If Aldi were on the right side of the carriage way I'm sure I'd stop off on my way home from work for some things from my list but it isn't. If I didn't work I may have more time but I didn't particularly like Aldi.

PostMenWithACat · 08/08/2021 08:47

If any of you live near me I'd happily pay you £25 a week if you can bring my list in for £100pw by the way.

user97495 · 08/08/2021 08:48

@PostMenWithACat our Aldi (not sure if all) have started a click and collect service, costs £5, if you want to give it a go.

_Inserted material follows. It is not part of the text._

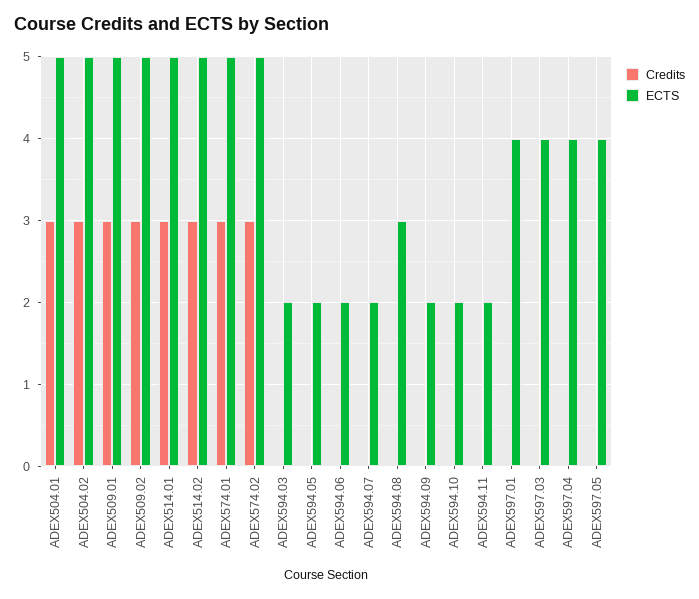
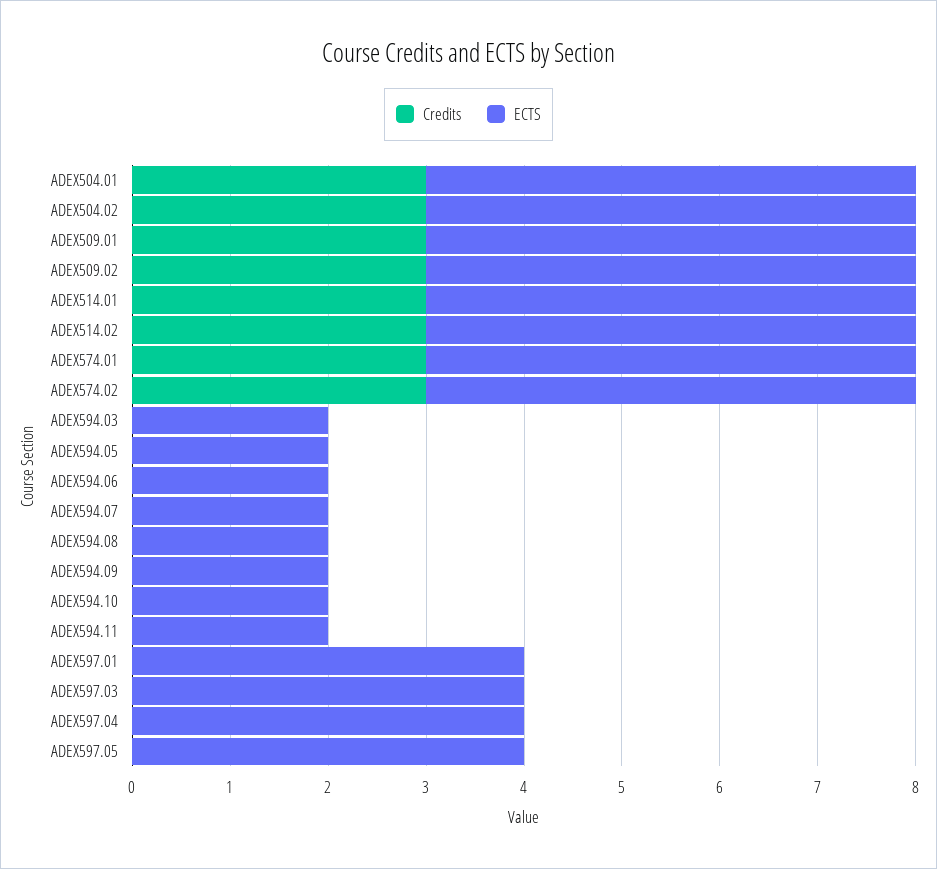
ECTS, ADEX594.08: 3 -> 2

I admit I find shopping in Aldi stressful so I haven't shopped there for a while, but it's undeniably cheaper.

user97495 · 08/08/2021 08:49

@PostMenWithACat I hope all the adults are chipping in too!!

Onfire · 08/08/2021 09:26

I’m with @PostMenWithACat on Aldi

I did Aldi shopping when on maternity leave to save money but I had the time to do that as I didn’t have a day job to go to

I would always have to go to another supermarket to get other bits and I would find my wastage at Aldi far higher than my usual supermarket as some things were great but some things were dreadful and tasted so bad they were barely edible

We focus on low waste so only buy what we need so might splash out on some tasty ingredients but nothing really gets left behind and that keeps our shop down

It’s partly due to living in a small house as we don’t have the space for stock piling loads of food so what’s in the cupboard and fridge lasts us the week

OP posts:
PostMenWithACat · 08/08/2021 09:57

Ultimately it's about how one choses to spend one's money and we never have a takeaway or casual meal out so food spending is swings and roundabouts imo.

However I agree with others op that you do need a spreadsheet and agreed out of pocket expenses with consultation and agreement if those budgets are exceeded by for example treating other family members to holidays.

As far as we are concerned we don't combine finances. DH pays community charge, utilities, insurance, household maintenance, his car and paid the DC's uni rents; I pick up the food, my car, stuff like linens/towels/kitchenware and pay the cleaner.

Happily we both have similar views about spending.